Graphene oxide enhances β-amyloid clearance by inducing autophagy of microglia and neurons

Abstract

Alzheimer's disease (AD) is a common neurodegenerative disease, and its pathogenesis is closely related to β-amyloid (Aβ) peptide. The deposition of Aβ in the brain due to impaired Aβ clearance is considered as an important cause of AD. The decrease in Aβ clearance is closely related to the autophagy dysfunction in brains of AD patients. It is feasible to treat AD by increasing the autophagy level of cells such as microglia and neurons to accelerate Aβ clearance. In this article we explored the ability of graphene oxide (GO) to clear Aβ through activating autophagy.

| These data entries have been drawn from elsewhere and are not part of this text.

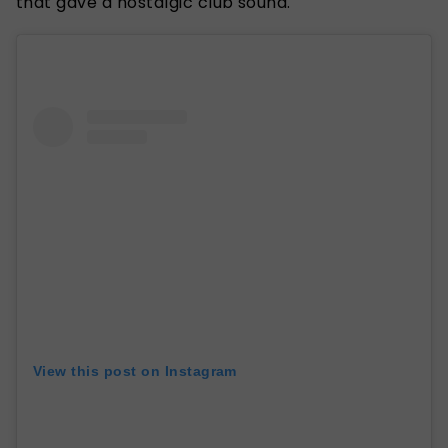
that gave a nostalgic club sound.
View this post on Instagram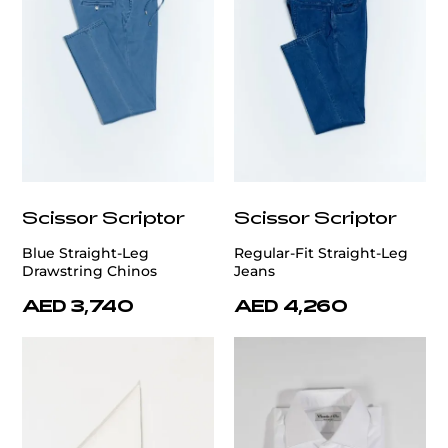
Scissor Scriptor
Scissor Scriptor
Blue Straight-Leg
Regular-Fit Straight-Leg
Drawstring Chinos
Jeans
AED 3,740
AED 4,260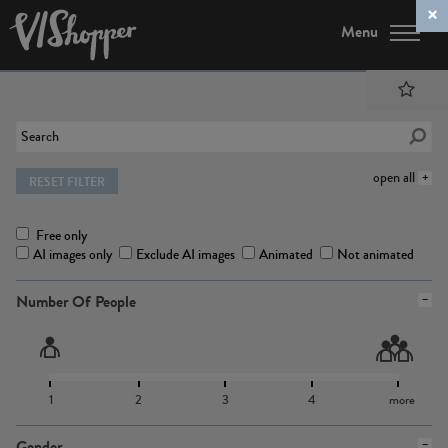
Menu
open all
RESET FILTER
Free only
AI images only
Exclude AI images
Animated
Not animated
Number Of People
1
2
3
4
more
Gender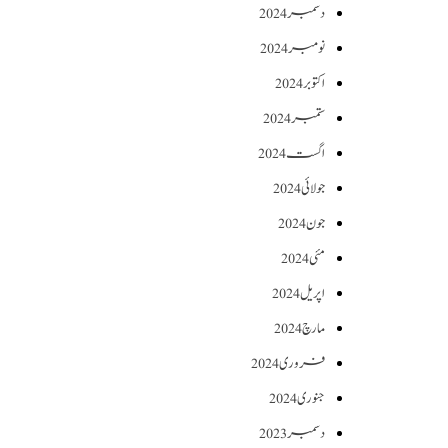
دسمبر 2024
نومبر 2024
اکتوبر 2024
ستمبر 2024
اگست 2024
جولائی 2024
جون 2024
مئی 2024
اپریل 2024
مارچ 2024
فروری 2024
جنوری 2024
دسمبر 2023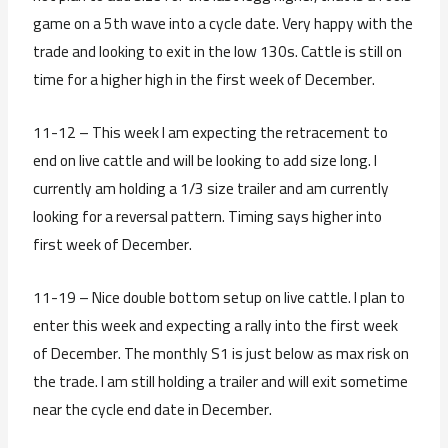
game on a 5th wave into a cycle date. Very happy with the
trade and looking to exit in the low 130s. Cattle is still on
time for a higher high in the first week of December.
11-12 – This week I am expecting the retracement to
end on live cattle and will be looking to add size long. I
currently am holding a 1/3 size trailer and am currently
looking for a reversal pattern. Timing says higher into
first week of December.
11-19 – Nice double bottom setup on live cattle. I plan to
enter this week and expecting a rally into the first week
of December. The monthly S1 is just below as max risk on
the trade. I am still holding a trailer and will exit sometime
near the cycle end date in December.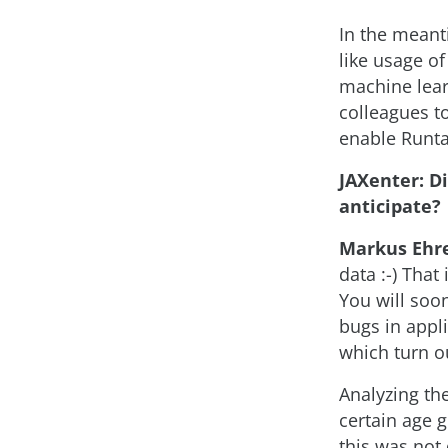
In the meant
like usage of
machine lear
colleagues to
enable Runtas
JAXenter: D
anticipate?
Markus Ehr
data :-) That
You will soo
bugs in appli
which turn ou
Analyzing the
certain age 
this was not 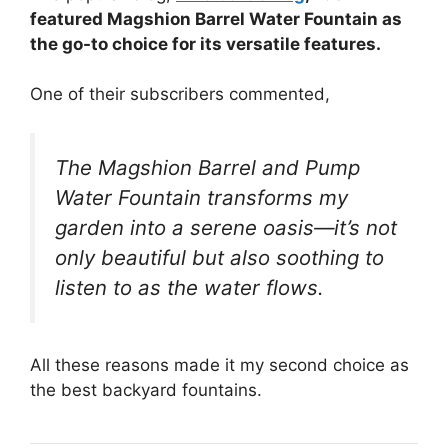
featured Magshion Barrel Water Fountain as
the go-to choice for its versatile features.
One of their subscribers commented,
The Magshion Barrel and Pump
Water Fountain transforms my
garden into a serene oasis—it’s not
only beautiful but also soothing to
listen to as the water flows.
All these reasons made it my second choice as
the best backyard fountains.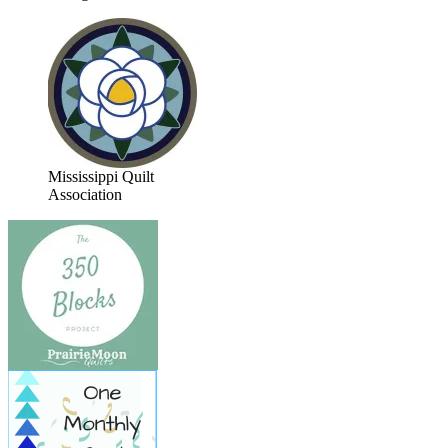
Mississippi Quilt
Association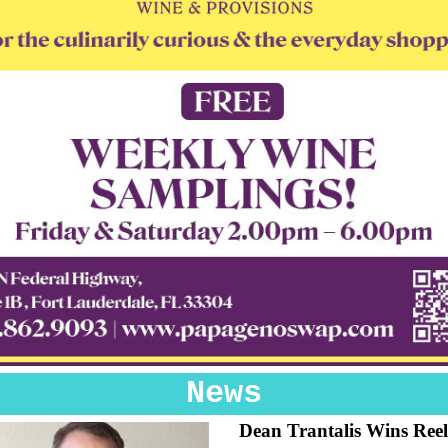
News
Dean Trantalis Wins Reel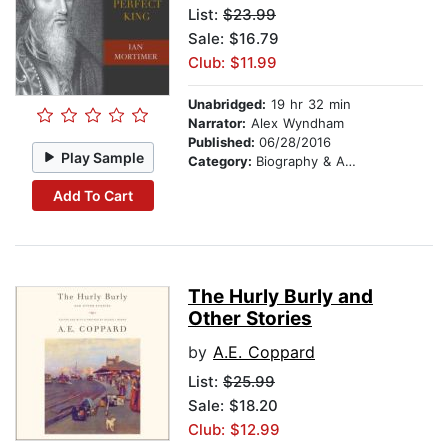
List:
$23.99
Sale: $16.79
Club: $11.99
Unabridged:
19 hr 32 min
Narrator:
Alex Wyndham
Published:
06/28/2016
Play Sample
Category:
Biography & Autobiography
Add To Cart
The Hurly Burly and
Other Stories
by
A.E. Coppard
List:
$25.99
Sale: $18.20
Club: $12.99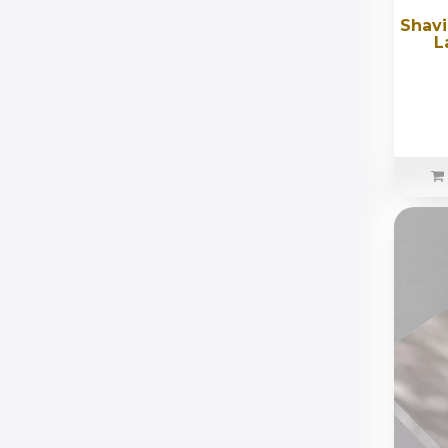
Shavi
L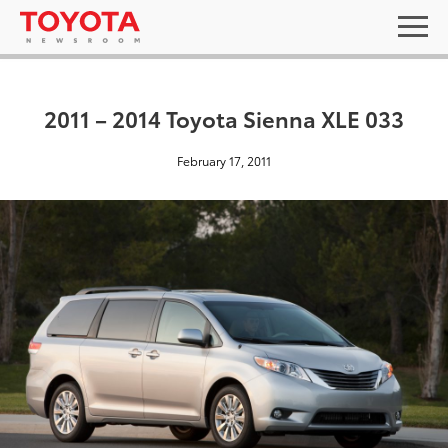
2011 – 2014 Toyota Sienna XLE 033
February 17, 2011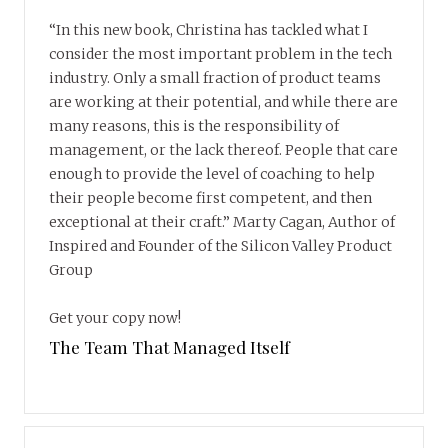
“In this new book, Christina has tackled what I
consider the most important problem in the tech
industry. Only a small fraction of product teams
are working at their potential, and while there are
many reasons, this is the responsibility of
management, or the lack thereof. People that care
enough to provide the level of coaching to help
their people become first competent, and then
exceptional at their craft.” Marty Cagan, Author of
Inspired and Founder of the Silicon Valley Product
Group
Get your copy now!
The Team That Managed Itself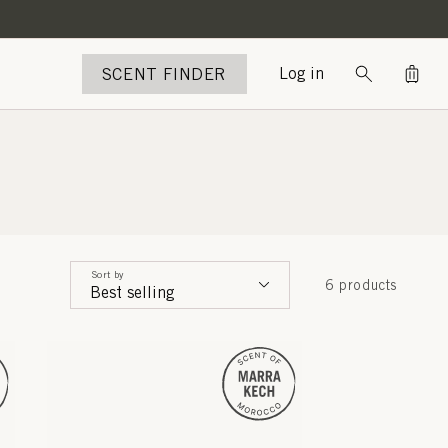
Bag
SCENT FINDER
Log in
Sort by
6 products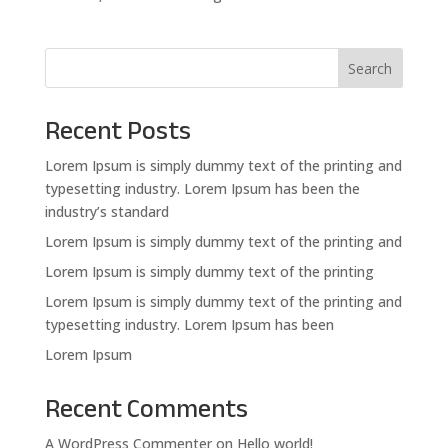
Search
Recent Posts
Lorem Ipsum is simply dummy text of the printing and
typesetting industry. Lorem Ipsum has been the
industry’s standard
Lorem Ipsum is simply dummy text of the printing and
Lorem Ipsum is simply dummy text of the printing
Lorem Ipsum is simply dummy text of the printing and
typesetting industry. Lorem Ipsum has been
Lorem Ipsum
Recent Comments
A WordPress Commenter
on
Hello world!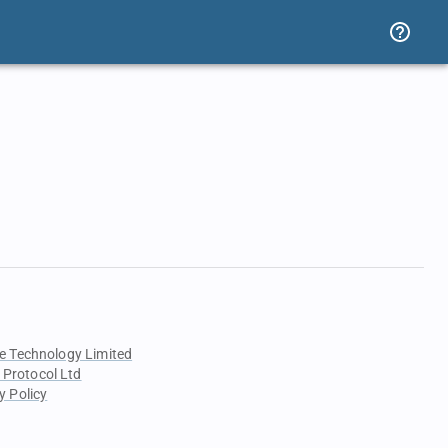
e Technology Limited
 Protocol Ltd
y Policy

Our work demonstrated that GO could inhibit the mTOR signaling pathway by activating AMPK to induce the autophagy of microglial and neurons. As expected, with the improvement of autophagy ability of microglia, GO promoted microglia-mediated Aβ phagocytosis. Under the conditions of co-culture of microglia and neurons, GO induced the autophagy of microglia and neurons, especially the autophagy of microglia, thereby promoting the clearance of Aβ, and ultimately achieved the effect of protecting neurons. Moreover, GO was not only non-cytotoxic to microglia and neurons but also able to reduce the toxicity of Aβ to neurons through its clearance. These results have shown the potential of GO in treating Alzheimer's disease.